• What is expected: Format each line of the listing below as a Markdown table with two columns, Row and Text, numbering the rows and omitting blank lines. Leave the pictures out of the answer.
*** Opening of Information supplied ***
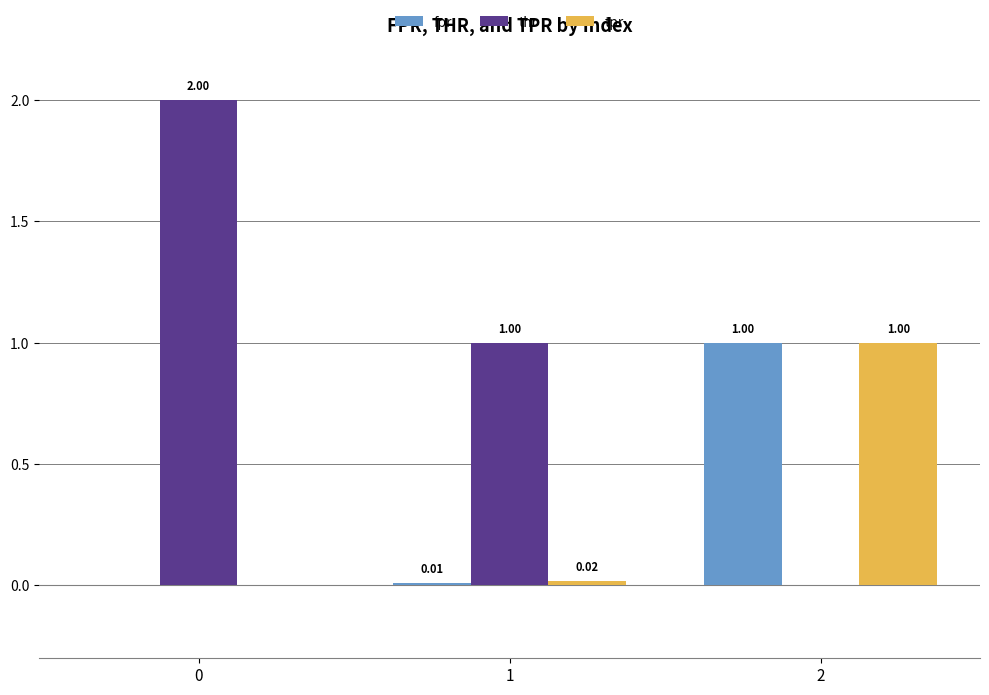

Between 0 and 1, which series saw the biggest shift?

thr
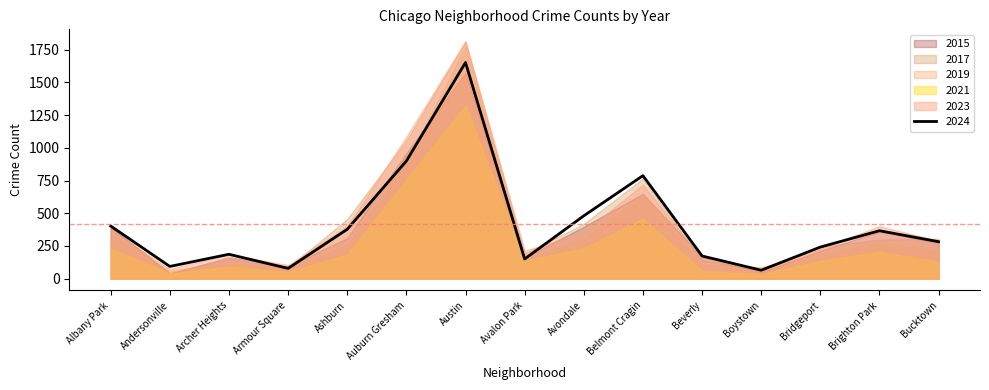

Which series has the largest range (max minus min)?

2017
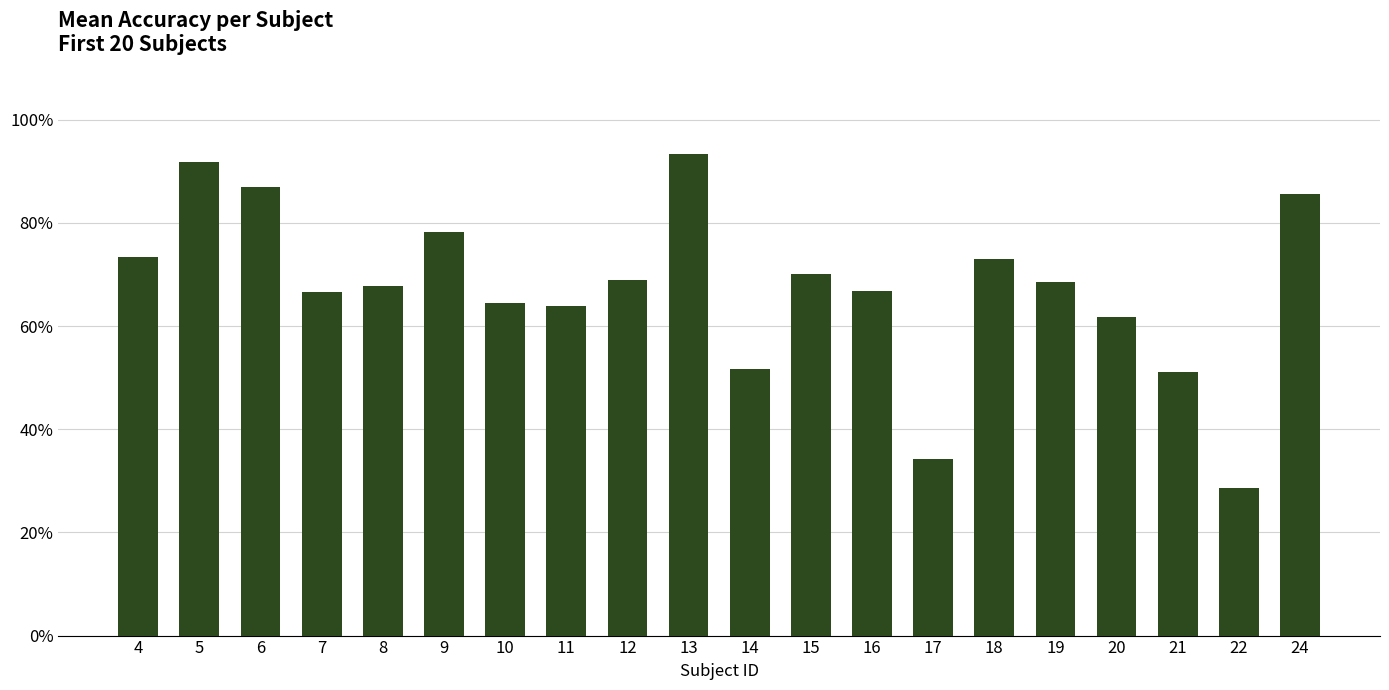

What is the difference between the values at 12 and 21?

18.0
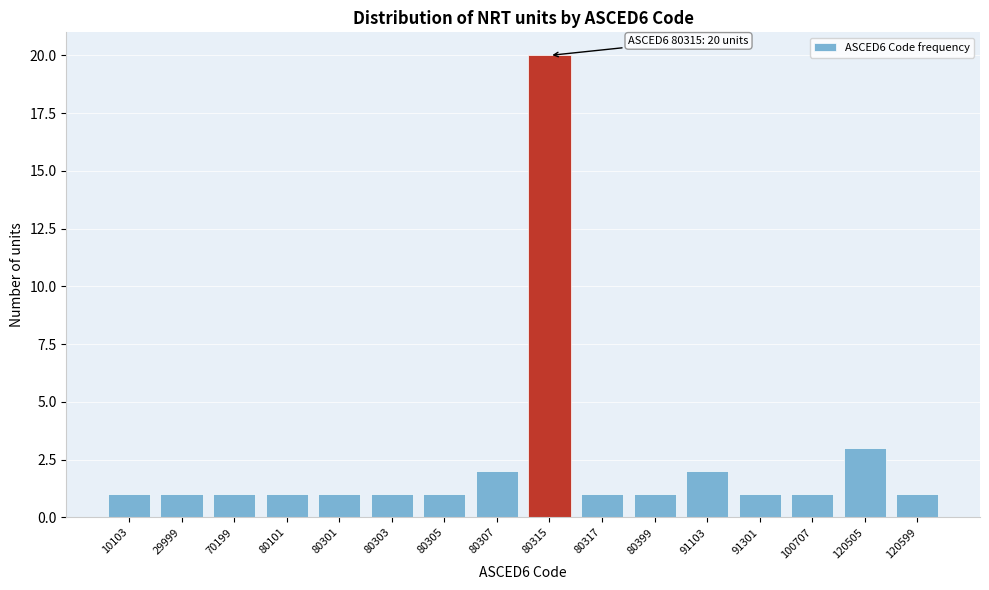

Reading left to right, extract all data points from this chart.

10103=1	29999=1	70199=1	80101=1	80301=1	80303=1	80305=1	80307=2	80315=20	80317=1	80399=1	91103=2	91301=1	100707=1	120505=3	120599=1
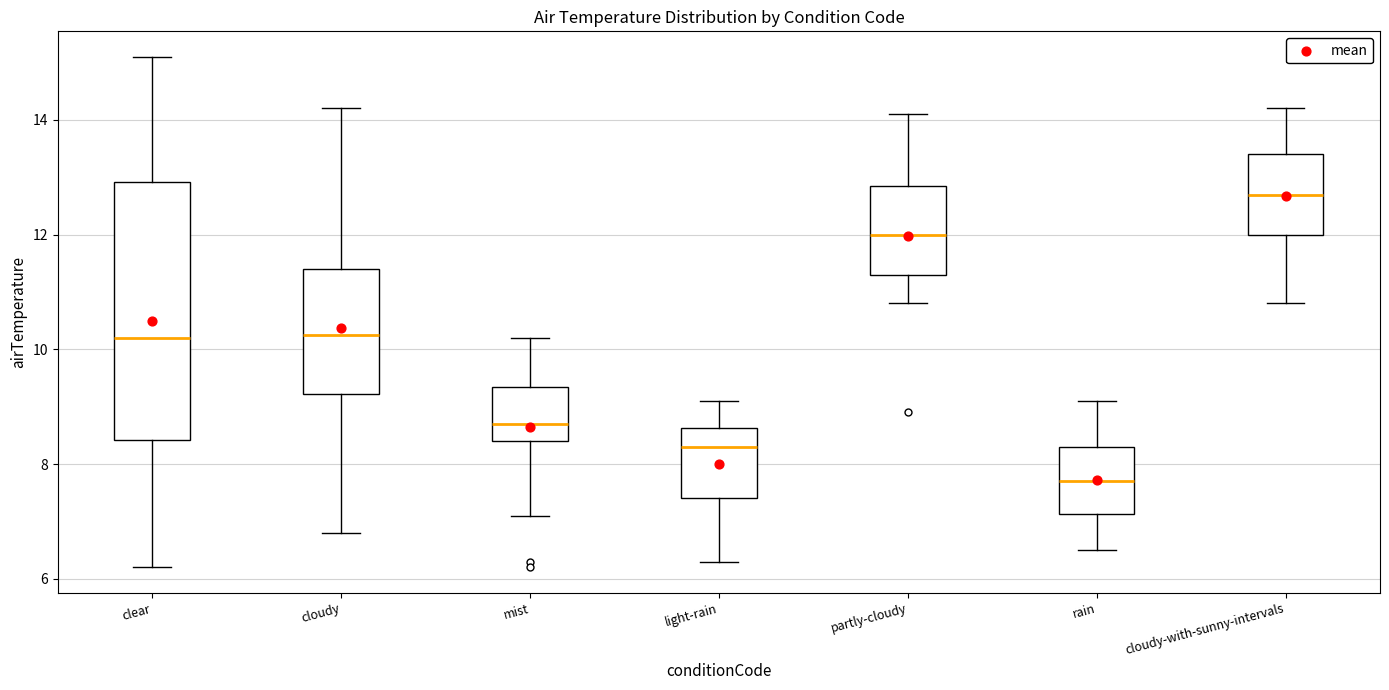

Reading left to right, transcribe this box plot: for each box, give where its median line is, the range the box spans, and where its two whiskers end, as read against the y-axis. The values are not printed on the chart, so give them approximately, as read against the axis.

clear: median 10.2, box 8.4 to 13.0, whiskers 6.2 to 15.2
cloudy: median 10.2, box 9.2 to 11.4, whiskers 6.8 to 14.2
mist: median 8.8, box 8.4 to 9.4, whiskers 7.2 to 10.2
light-rain: median 8.4, box 7.4 to 8.6, whiskers 6.4 to 9.2
partly-cloudy: median 12.0, box 11.4 to 12.8, whiskers 10.8 to 14.2
rain: median 7.8, box 7.2 to 8.4, whiskers 6.6 to 9.2
cloudy-with-sunny-intervals: median 12.8, box 12.0 to 13.4, whiskers 10.8 to 14.2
*** Close of Information supplied ***
• Exercise response:
| Row | Text |
|---|---|
| 1 | Between 0 and 1, which series saw the biggest shift? |
| 2 | thr |
| 3 | Which series has the largest range (max minus min)? |
| 4 | 2017 |
| 5 | What is the difference between the values at 12 and 21? |
| 6 | 18.0 |
| 7 | Reading left to right, extract all data points from this chart. |
| 8 | 10103=1	29999=1	70199=1	80101=1	80301=1	80303=1	80305=1	80307=2	80315=20	80317=1	80399=1	91103=2	91301=1	100707=1	120505=3	120599=1 |
| 9 | Reading left to right, transcribe this box plot: for each box, give where its median line is, the range the box spans, and where its two whiskers end, as read against the y-axis. The values are not printed on the chart, so give them approximately, as read against the axis. |
| 10 | clear: median 10.2, box 8.4 to 13.0, whiskers 6.2 to 15.2 |
| 11 | cloudy: median 10.2, box 9.2 to 11.4, whiskers 6.8 to 14.2 |
| 12 | mist: median 8.8, box 8.4 to 9.4, whiskers 7.2 to 10.2 |
| 13 | light-rain: median 8.4, box 7.4 to 8.6, whiskers 6.4 to 9.2 |
| 14 | partly-cloudy: median 12.0, box 11.4 to 12.8, whiskers 10.8 to 14.2 |
| 15 | rain: median 7.8, box 7.2 to 8.4, whiskers 6.6 to 9.2 |
| 16 | cloudy-with-sunny-intervals: median 12.8, box 12.0 to 13.4, whiskers 10.8 to 14.2 |